Я, конечно, не писатель. Не такой, как ты, который неизвестно зачем годами пишет свои сочинения, зная, что их наверняка не напечатают. Зато ты прочтёшь в этой тетради многое, о чём даже не подозреваешь, о чём не догадывается твоя кудлатая, вечно нестриженая башка. Не обращай внимания на ошибки, на то, что почерк плохой, мелкий и строчки задираются вверх. Ты читай, читай… Сколько сволочей пишут без ошибок и складно. А мне всё равно, лишь бы ты понял.

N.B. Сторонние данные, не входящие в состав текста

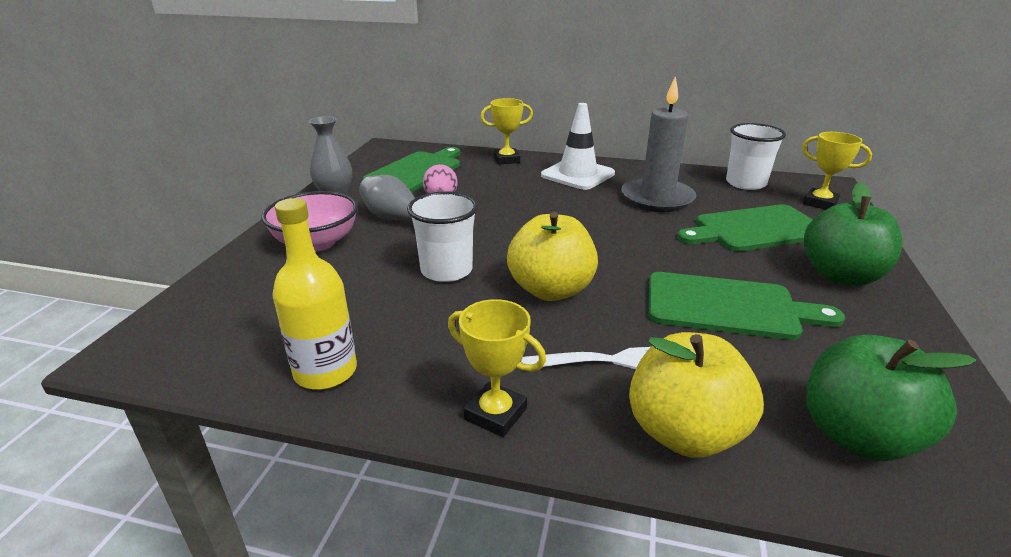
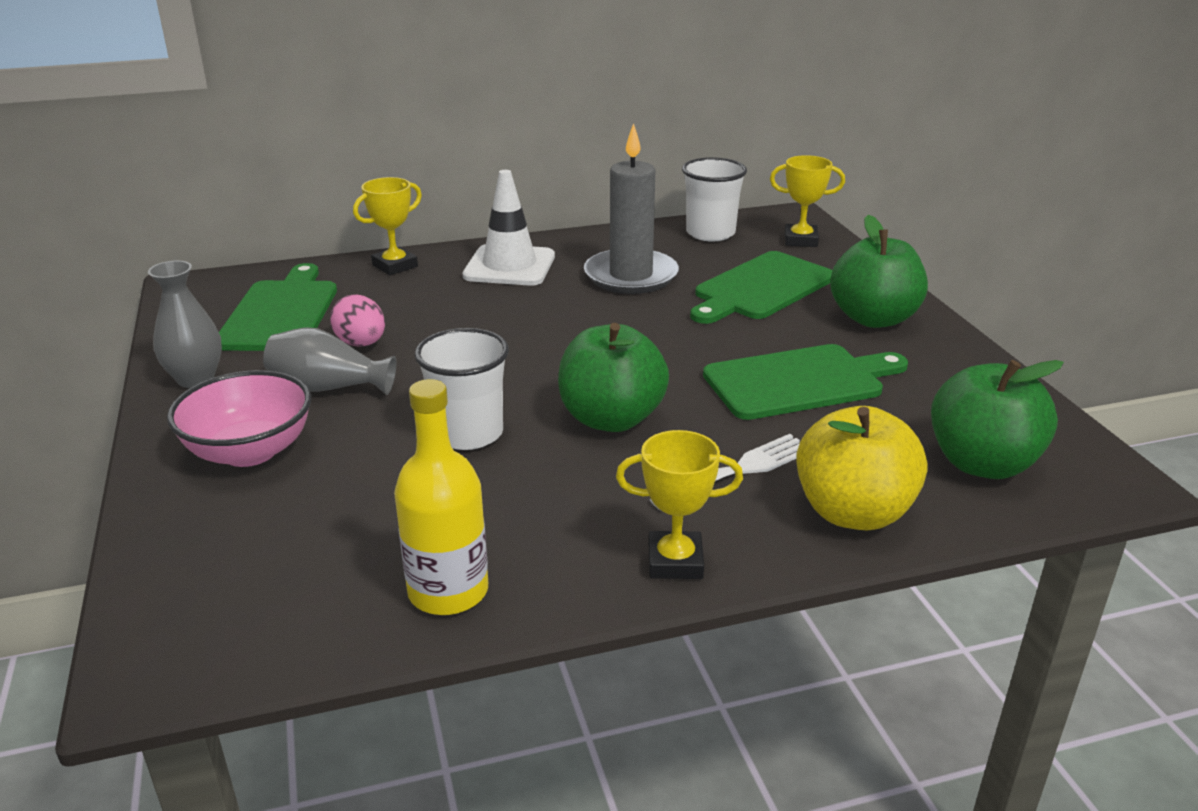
camera: 30 degrees left, 0 degrees up
yellow apple [507,211,598,301] -> green apple [558,323,669,432]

Не забуду, как, когда мне было четырнадцать лет, в тот первый год, когда я снова стал жить у тебя и дедушки, ты подбил меня попробовать написать стихотворение.
А ты помнишь?
Помнишь, как ты, прочитав его, плакал? И обнимал меня. И жалел. А потом сказал, что я умею быть искренним. Оно у меня сохранилось. Вклеиваю. Тебе на память.
Вообще-то, я хотел осуществить эту затею с тетрадью раньше, ещё в позапрошлом году, когда умер
дедушка. Когда потом, уже поздно осенью, в конце ноября, я так неожиданно для тебя исчез из дома, я жалел не о том, что не оставил тебе хотя бы записку (я боялся, что ты сразу отыщешь меня сам или подымешь на ноги милицию). Я ехал в поезде «Москва — Сухуми» и думал, что, если мне удастся осуществить мой план, ты никогда не узнаешь, какой я на самом деле. Я думал: погибну или сделаю что хочу, думал, что других вариантов нет. Смерти я не боялся. После всего того, что со мной было.